Directions: Supply the number of lines in the data below that hold "none", and let that number be the whole answer.

Input data:

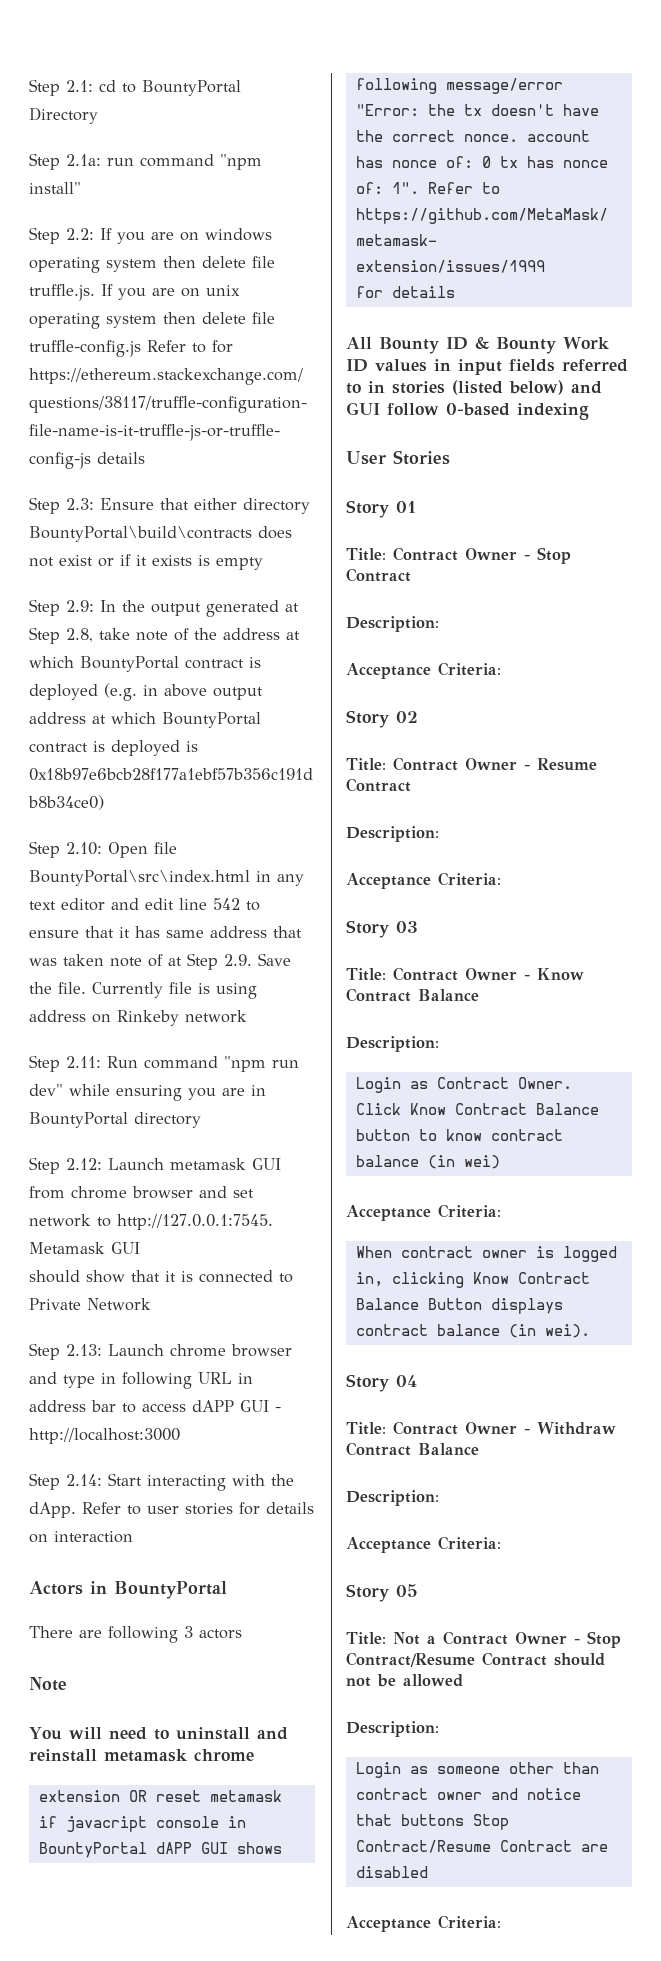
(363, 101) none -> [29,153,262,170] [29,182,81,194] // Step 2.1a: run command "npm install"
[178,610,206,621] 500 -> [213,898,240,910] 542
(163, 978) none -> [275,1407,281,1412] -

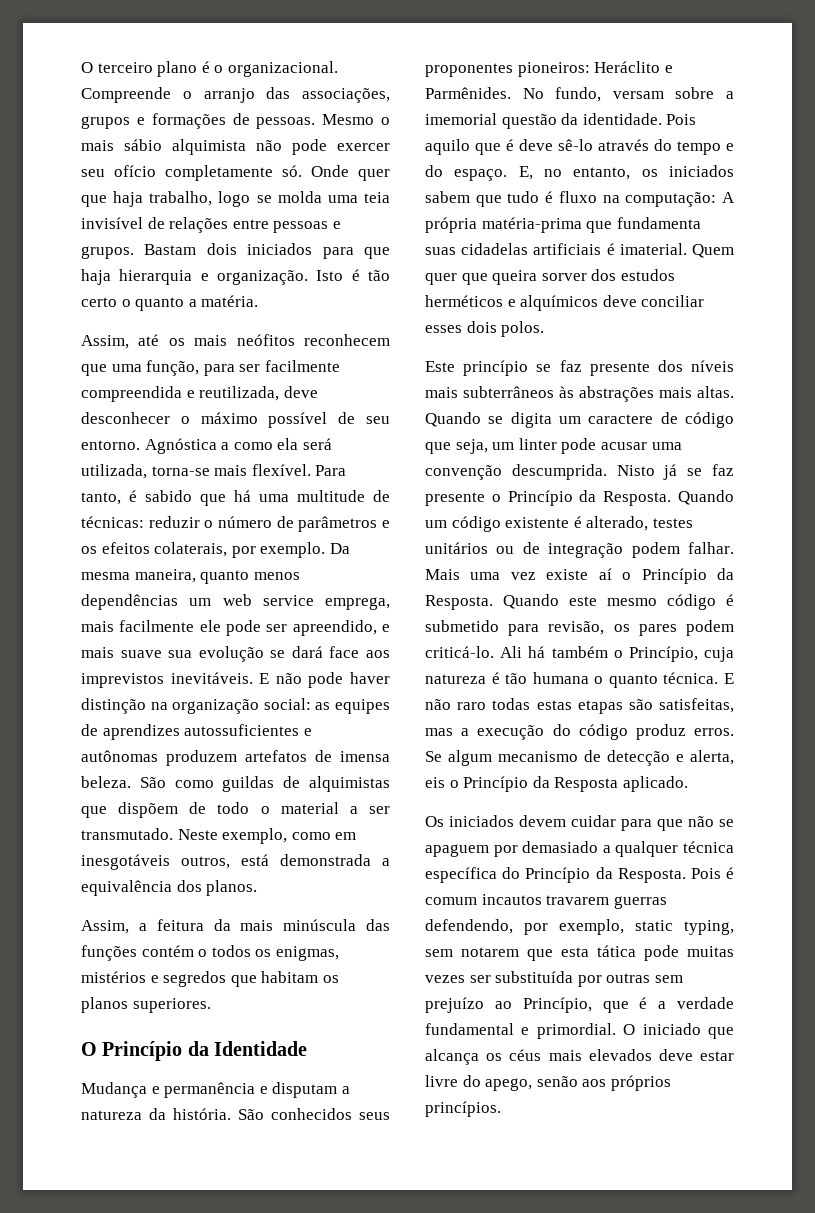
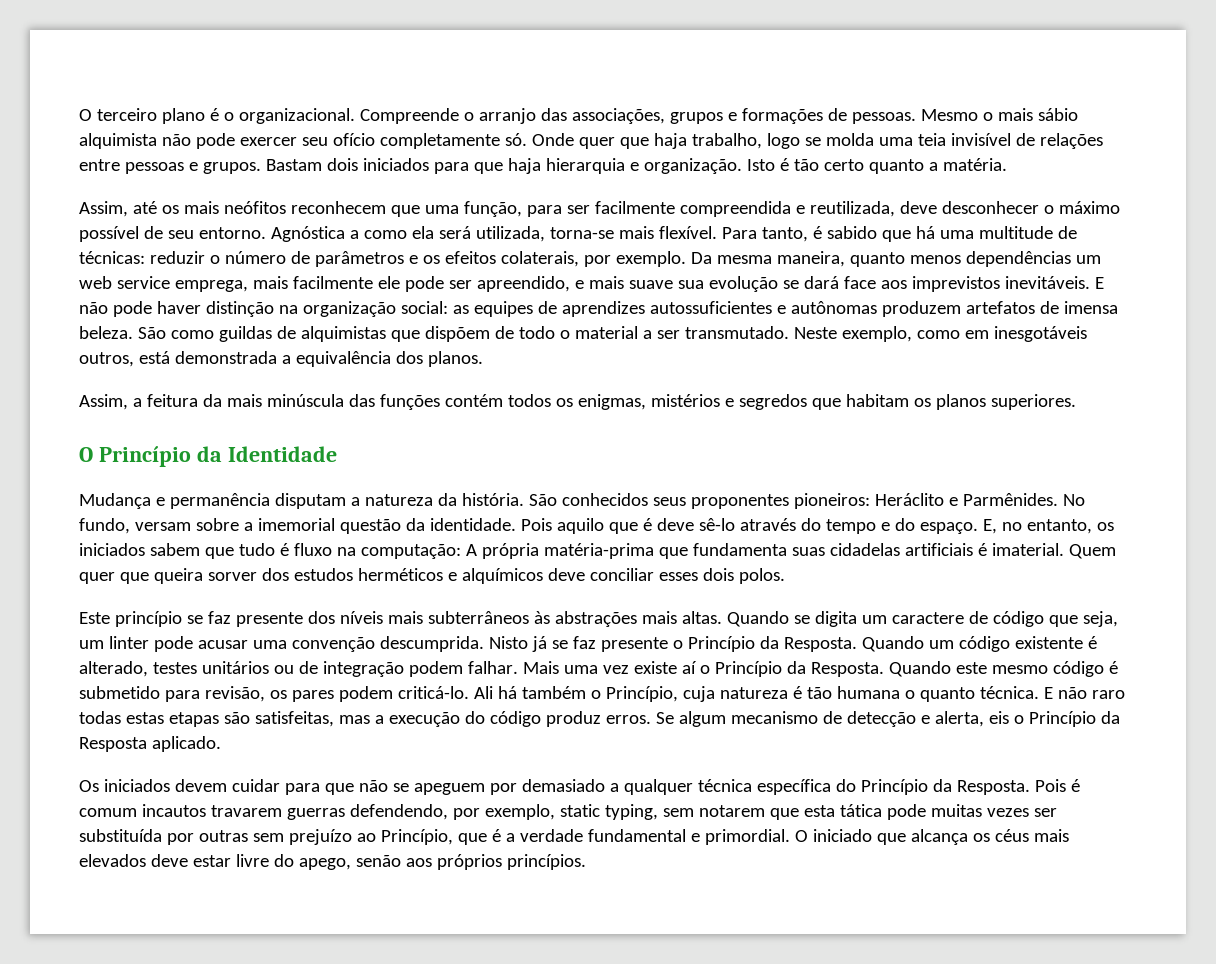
[121,299,131,307] o -> (864, 165) none
[198,949,208,957] o -> (503, 400) none
[259,1086,268,1094] e -> (270, 501) none
[425,844,489,857] apaguem -> [413,783,485,795] apeguem

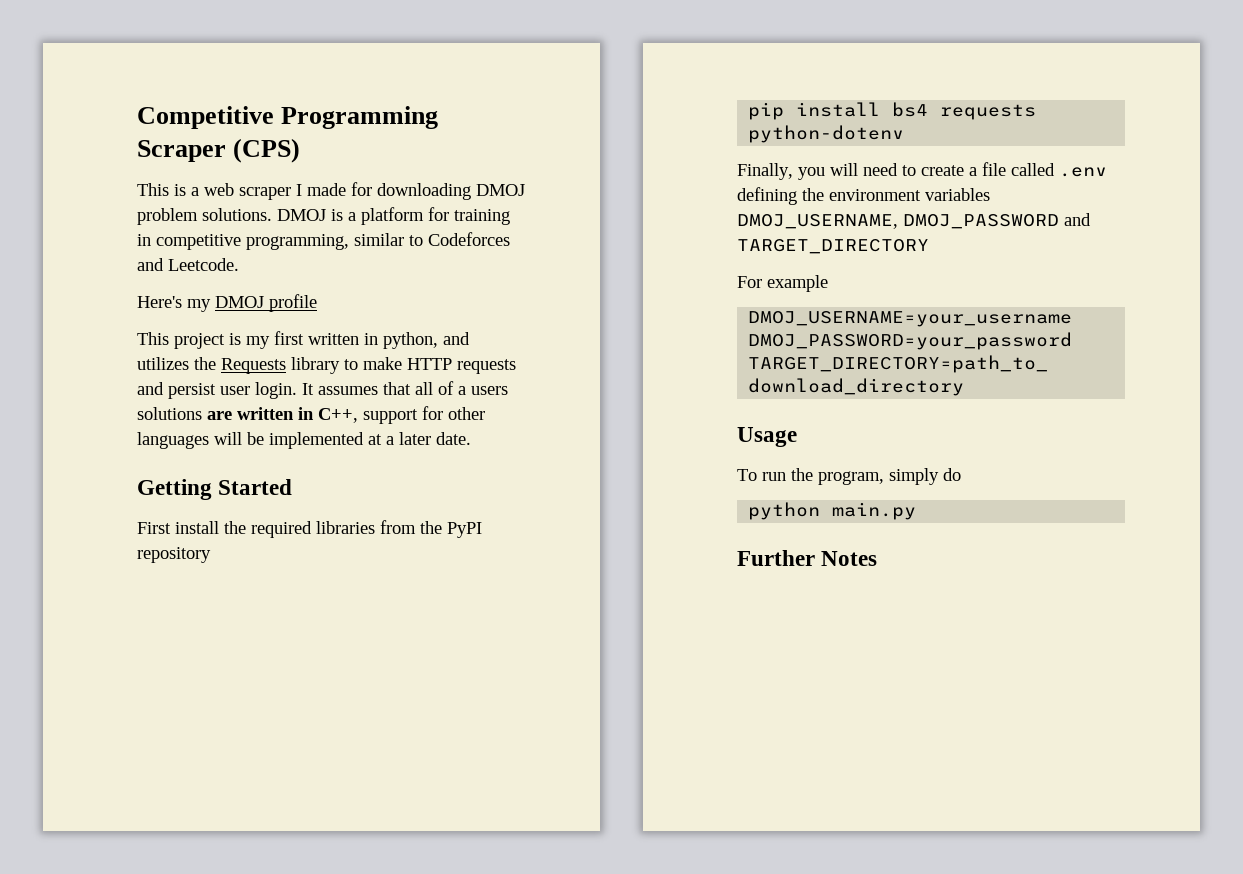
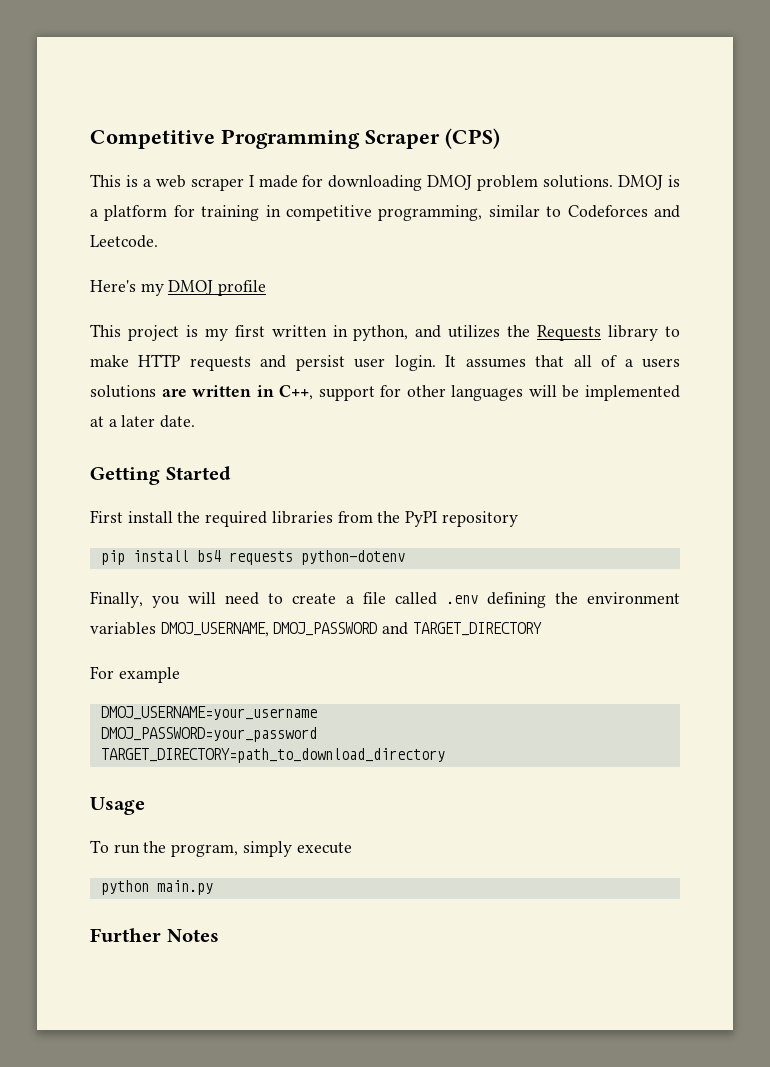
[943,468,961,481] do -> [296,842,352,854] execute

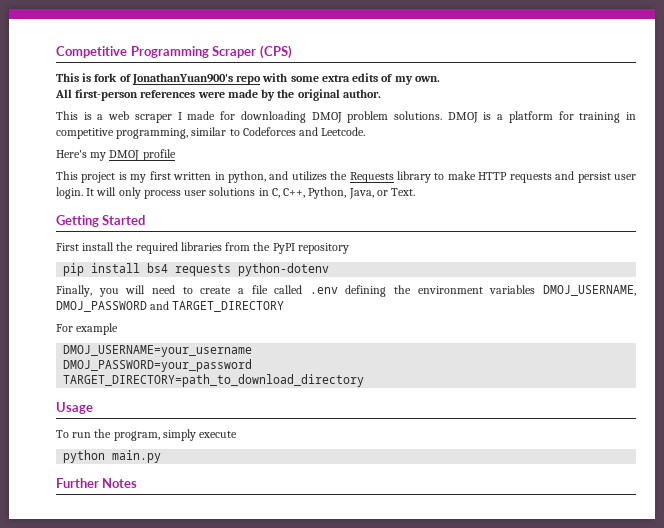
(500, 138) none -> [56,73,440,85] [55,89,381,101] // This is fork of JonathanYuan900's repo with some extra edits of my own. // All first-person references were made by the original author.
[465,355,680,368] [90,385,680,401] [90,415,196,428] assumes that all of a users solutions are written in C++, support for other languages will be implemented at a later date. -> [96,187,416,199] will only process user solutions in C, C++, Python, Java, or Text.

Written response: 6